Um exame ocular pode ser uma ferramenta valiosa na previsão do risco de acidente vascular cerebral (AVC), conforme revela um estudo recente publicado na revista científica Heart, do British Medical Journal. Os pesquisadores demonstraram que é possível calcular a probabilidade de um derrame através do mapeamento da retina, alcançando precisão comparável à de exames tradicionais, mas sem a necessidade de procedimentos invasivos.
A análise da retina, realizada por meio de fotografias detalhadas do fundo do olho, mostrou-se eficaz na identificação de alterações microvasculares que estão associadas a problemas cardíacos e cerebrovasculares. “A retina reflete o estado dos vasos sanguíneos no corpo, permitindo identificar condições que podem levar a um derrame”, afirmam os especialistas.
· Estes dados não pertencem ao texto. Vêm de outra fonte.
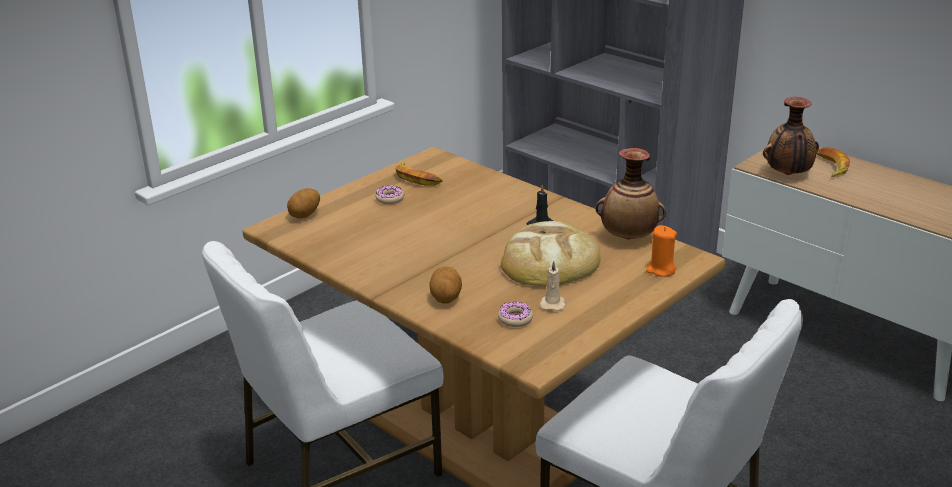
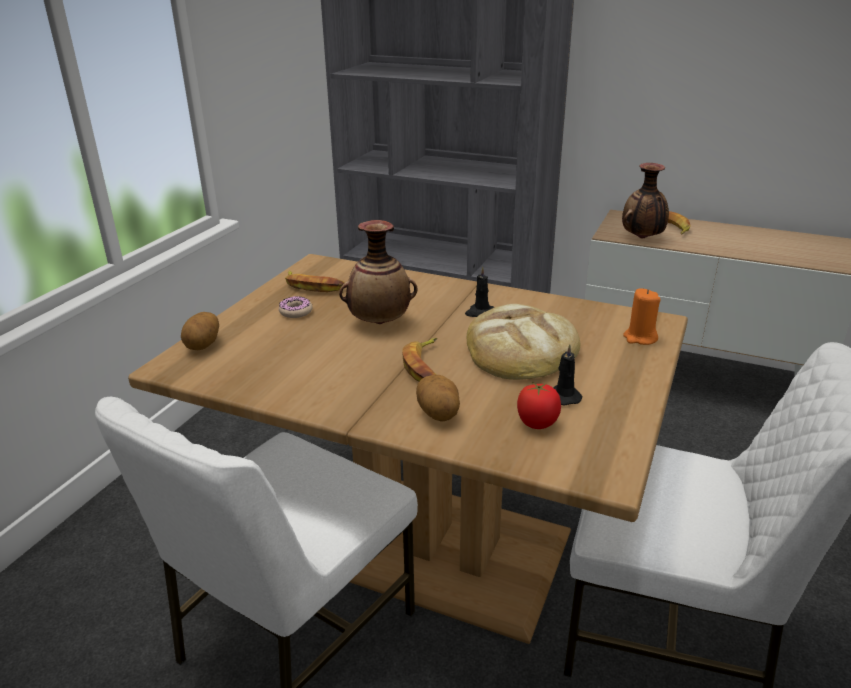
camera: 20 degrees left, 0 degrees up
(462, 261) = (426, 366): none -> banana
(515, 319) = (537, 423): donut -> tomato
(552, 304) = (563, 396): beige candle -> black candle
(628, 237) = (579, 311): vase -> vase (379, 322)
O estudo utilizou dados do UK Biobank, um extenso banco de dados biomédicos do Reino Unido, empregando o Retina-based Microvascular Health Assessment System. Esse sistema de análise permitiu avaliar diversos parâmetros, como densidade, calibre e complexidade dos vasos sanguíneos. Os pesquisadores acompanharam 45.161 participantes ao longo de aproximadamente 12 anos, durante os quais foram registrados 749 casos de AVC.
A análise estatística levou em conta fatores de risco tradicionais, como idade, pressão alta, colesterol e tabagismo. Os resultados destacaram 29 parâmetros vasculares da retina significativos associados ao risco de AVC. A diminuição da densidade vascular, por exemplo, estava ligada a um aumento de 19% no risco de AVC, mesmo após ajustes para outros fatores de risco.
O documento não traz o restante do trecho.